Kenney told PGN this week that Cathy’s openness about his antigay views moved him to action.
“He came out publicly,” he said. “He made it clear as to his stance when it comes to civil rights and that’s his right. But it’s my right not to support his company.”
When council returns to session in September, Kenney said he plans to introduce a resolution “condemning [Cathy’s] bigoted views.”
“We need full disclosure like this. If he’s a bigot and taking my money and putting it into bigoted causes, everyone needs to know that,” he said. “When [Geno’s Steaks owner] Joey Vento did his ugly stuff, some people went and bought more steaks and that’s their right, but I would never go there again and that’s my choice. But it’s important for people to know where you stand.”
Religion has factored prominently into the discussion over Cathy’s comments; the executive proffered that his company supports the “biblical definition of the family unit” and that “we are inviting God’s judgment on our nation” when society attempts to “define what marriage is about.”

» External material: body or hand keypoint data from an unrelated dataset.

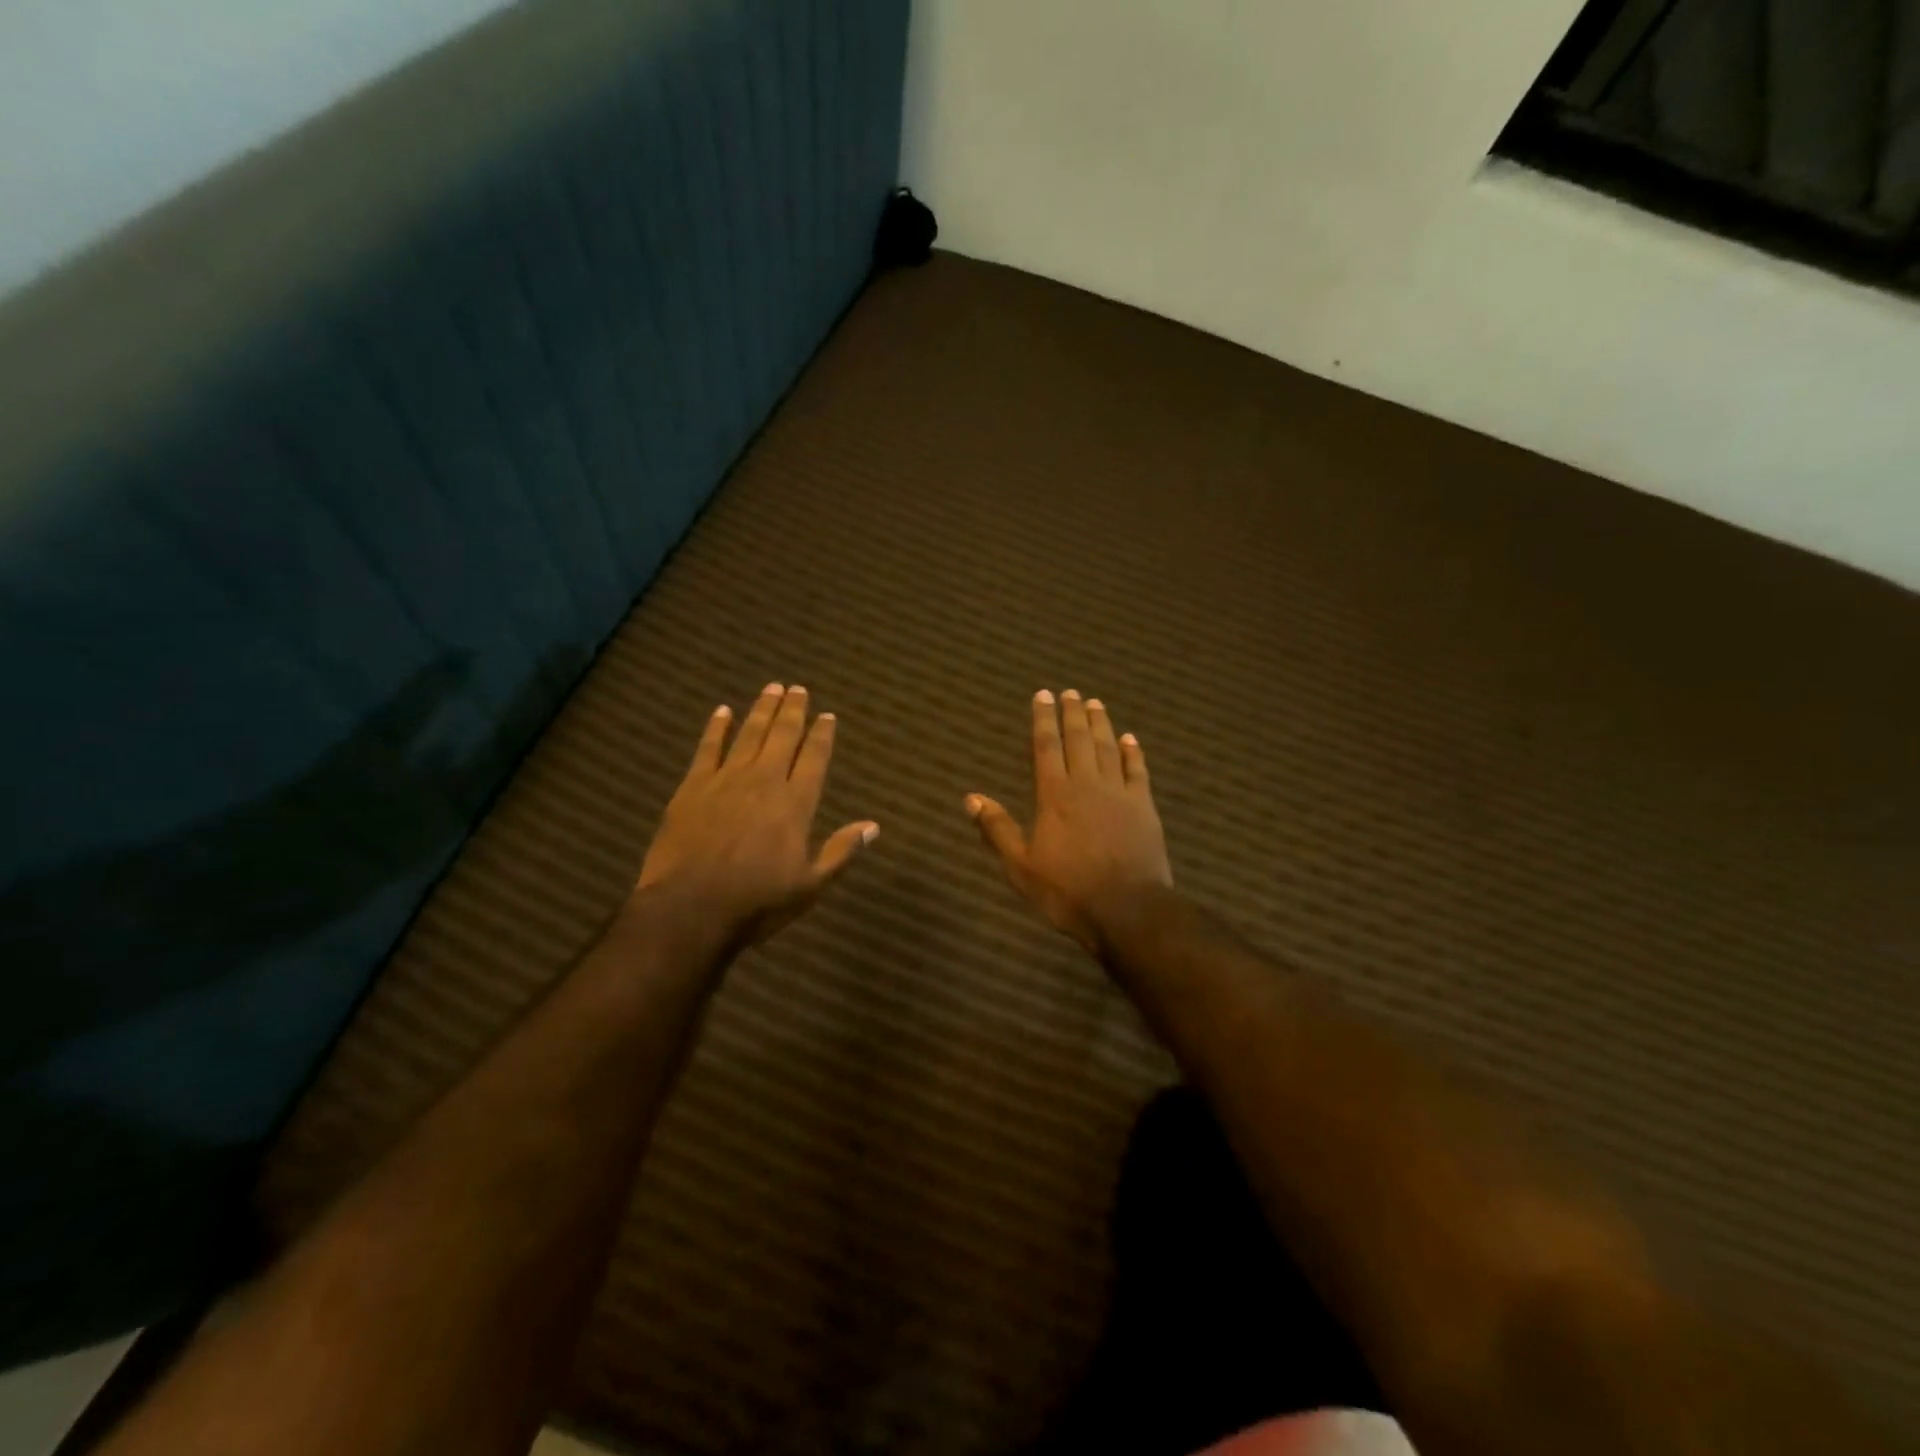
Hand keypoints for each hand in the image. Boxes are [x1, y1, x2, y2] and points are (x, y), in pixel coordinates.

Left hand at [637, 684, 877, 944]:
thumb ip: (841, 851)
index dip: (822, 735)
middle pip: (782, 737)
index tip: (827, 715)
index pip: (814, 758)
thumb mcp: (810, 885)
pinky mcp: (693, 787)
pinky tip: (722, 711)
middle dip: (793, 711)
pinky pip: (707, 748)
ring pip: (748, 735)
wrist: (690, 909)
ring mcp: (726, 780)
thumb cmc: (757, 902)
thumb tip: (873, 825)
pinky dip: (716, 728)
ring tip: (772, 688)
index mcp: (795, 803)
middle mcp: (764, 781)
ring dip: (762, 710)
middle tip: (798, 689)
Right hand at [965, 689, 1171, 953]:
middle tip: (1071, 692)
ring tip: (1096, 704)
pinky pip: (1138, 771)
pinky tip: (1130, 739)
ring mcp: (1119, 794)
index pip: (1046, 747)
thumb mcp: (1021, 866)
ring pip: (1108, 749)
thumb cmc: (1067, 890)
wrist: (1127, 909)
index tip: (1043, 695)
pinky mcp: (1144, 808)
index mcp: (1054, 795)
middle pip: (1079, 740)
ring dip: (1101, 724)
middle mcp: (1087, 784)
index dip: (1043, 719)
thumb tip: (971, 798)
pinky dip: (1133, 753)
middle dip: (1073, 713)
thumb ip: (998, 829)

However, Kenney said marriage equality is not a religious issue “in any way, shape or form.”
“People struggled, died, went to jail, fought wars for full civil rights, and right now in most states, full civil rights are not afforded to all Americans because of this issue,” he said. “If I can enjoy the full civil liberties of being married, you should be able to also regardless of your sexual orientation. Why should we deny two long-term, committed gay men or women pension benefits, health benefits, tax deductions, hospital rights because of who they are? It’s unconscionable to me that in 2012 we are even arguing this. But it’s not about religion — it’s about gay people being denied civil rights.”

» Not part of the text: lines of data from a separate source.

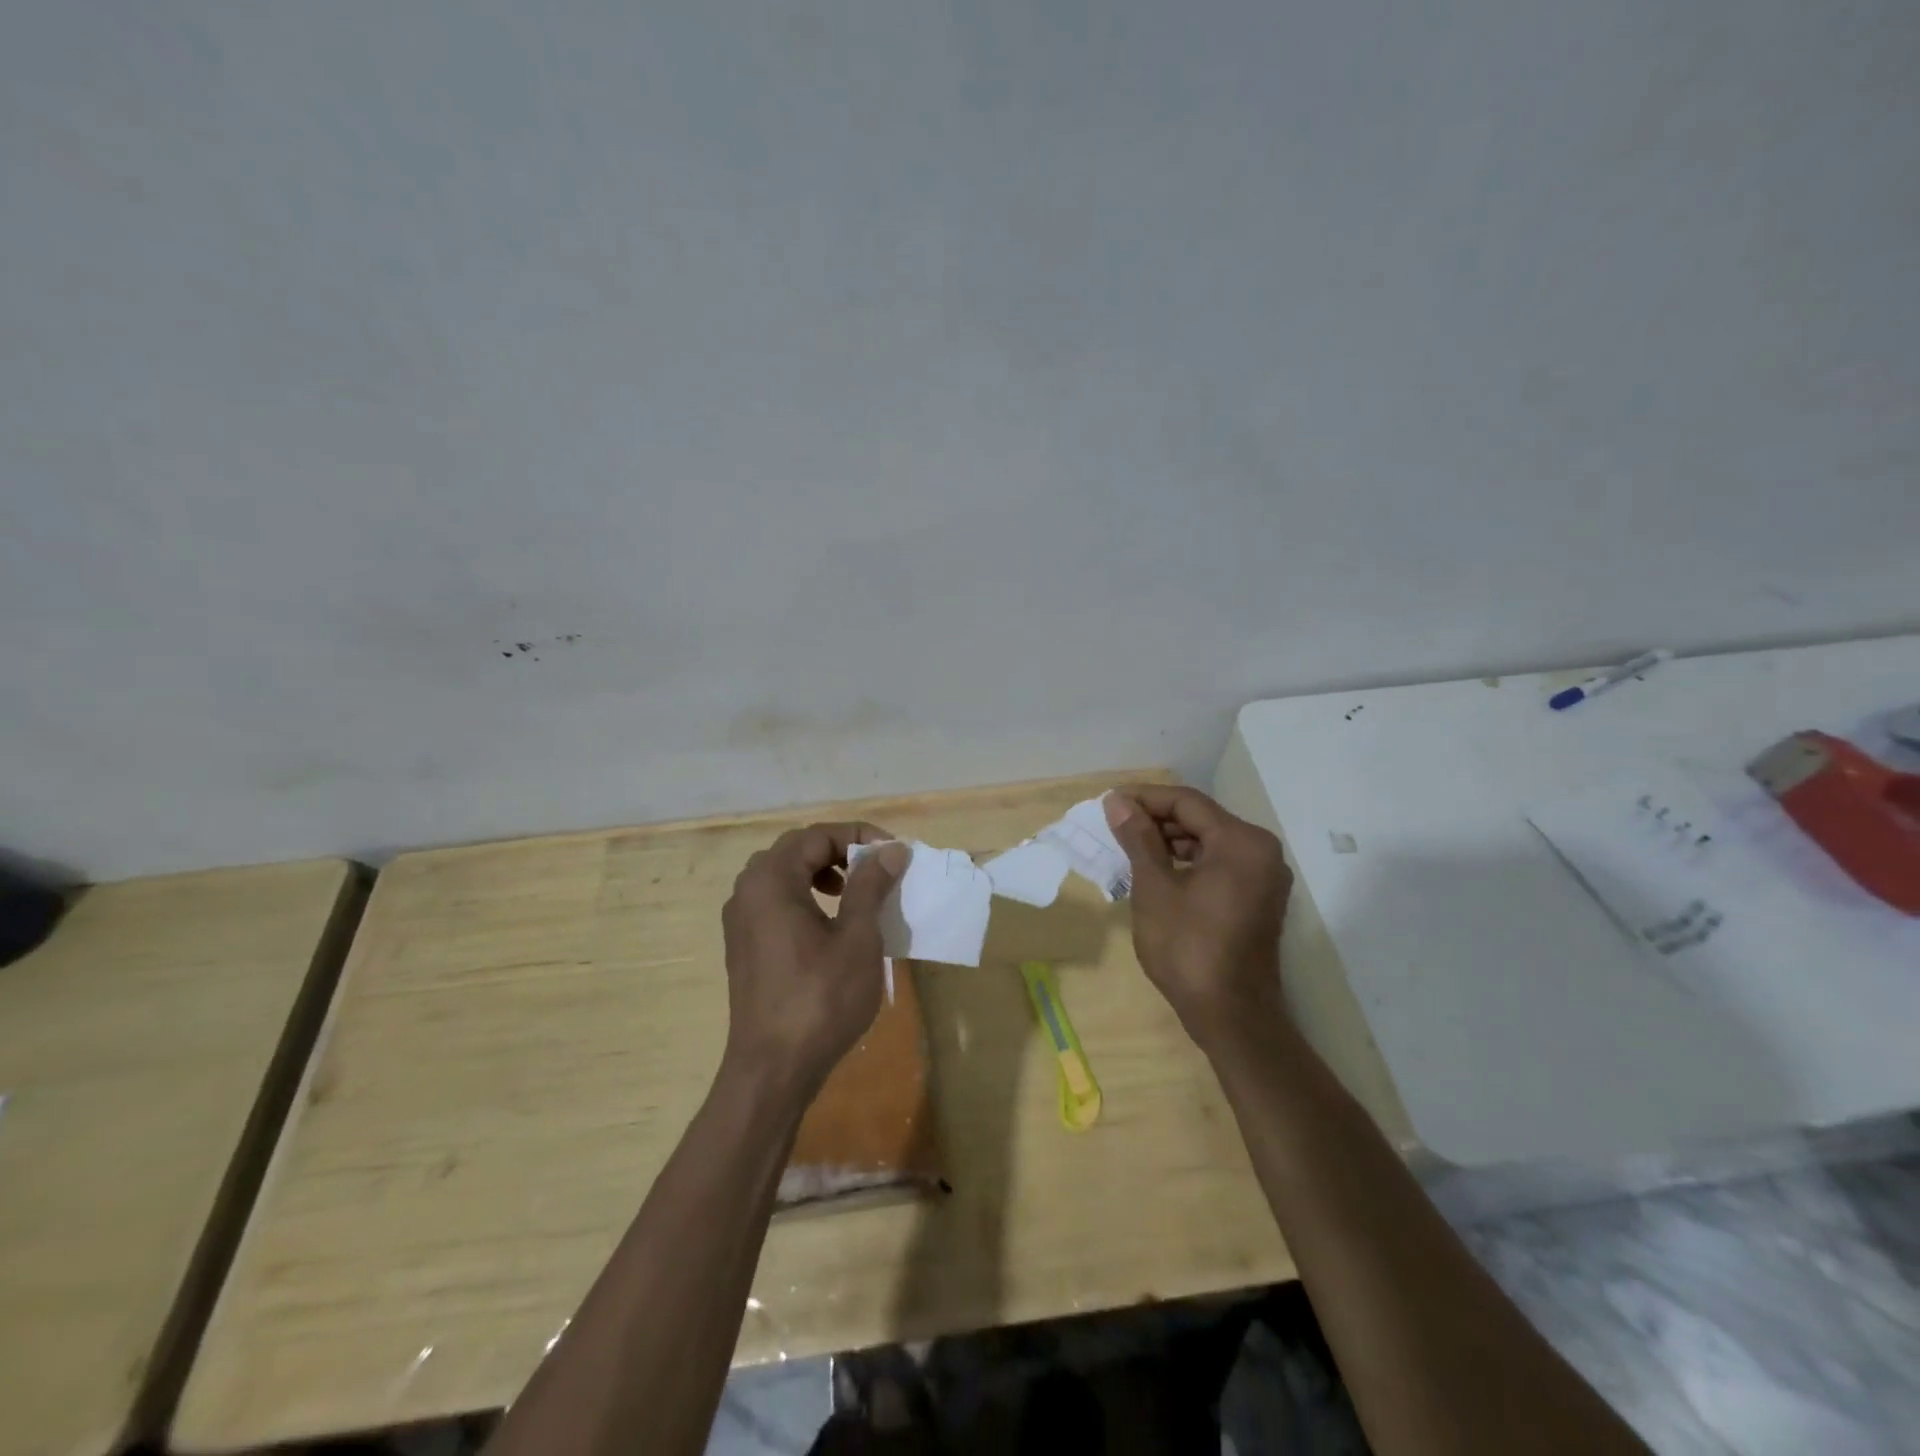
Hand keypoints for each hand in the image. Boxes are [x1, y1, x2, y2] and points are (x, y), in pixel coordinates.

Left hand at [720, 824, 909, 1101]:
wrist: (773, 1068)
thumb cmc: (821, 998)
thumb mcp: (857, 938)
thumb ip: (871, 886)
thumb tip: (891, 850)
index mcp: (771, 879)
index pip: (818, 835)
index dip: (859, 836)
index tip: (893, 854)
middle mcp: (748, 890)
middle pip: (797, 849)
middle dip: (840, 851)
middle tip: (876, 868)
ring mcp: (740, 919)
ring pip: (783, 874)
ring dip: (821, 871)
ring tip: (854, 891)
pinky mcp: (744, 945)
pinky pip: (775, 900)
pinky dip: (804, 895)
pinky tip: (829, 922)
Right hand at [1103, 786, 1293, 1053]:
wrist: (1232, 1016)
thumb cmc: (1188, 948)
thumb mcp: (1155, 888)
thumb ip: (1138, 838)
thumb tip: (1118, 802)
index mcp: (1242, 842)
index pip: (1187, 802)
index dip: (1145, 797)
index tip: (1108, 801)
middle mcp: (1261, 851)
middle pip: (1201, 819)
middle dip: (1156, 818)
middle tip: (1114, 824)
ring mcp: (1263, 876)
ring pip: (1210, 841)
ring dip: (1170, 840)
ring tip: (1129, 846)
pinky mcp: (1258, 898)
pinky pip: (1219, 863)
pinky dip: (1188, 861)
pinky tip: (1156, 869)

Kenney is not alone in his condemnations: A Chicago alderman said this week he will work to block the construction of the city’s second Chick-fil-A location, and the mayor of Boston said that, while he won’t actively prevent a
store from opening up in his city, the chain is not welcome.
Kenney noted that his “take a hike” comment was a metaphor, and that he would not work to prevent Chick-fil-A from setting up shop in the area.
There are currently eight Chick-fil-A stores within the city limits and about two-dozen more in the metro area.
Reaction to the letter on Kenney’s Facebook post has been mixed, but he said he’s confident that taking a public stand was the right choice.
“In the course of my career there have been a number of times these issues [have] come up and really bother me. It reminds me how much poisonous hatred venom there is, even now in 2012,” he said. “We’ve got some uglies here in Philadelphia, but at least we have a large [LGBT] community and a large ally community where people can live safely and happily. But to be a gay man or woman growing up in an isolated town in Texas, Oklahoma or Indiana, it’s got to be a really difficult life. We straight people need to be reminded of that now and then and continue to experience the ugly side of America so that we can are motivated to get involved in these issues and say what needs to be said.”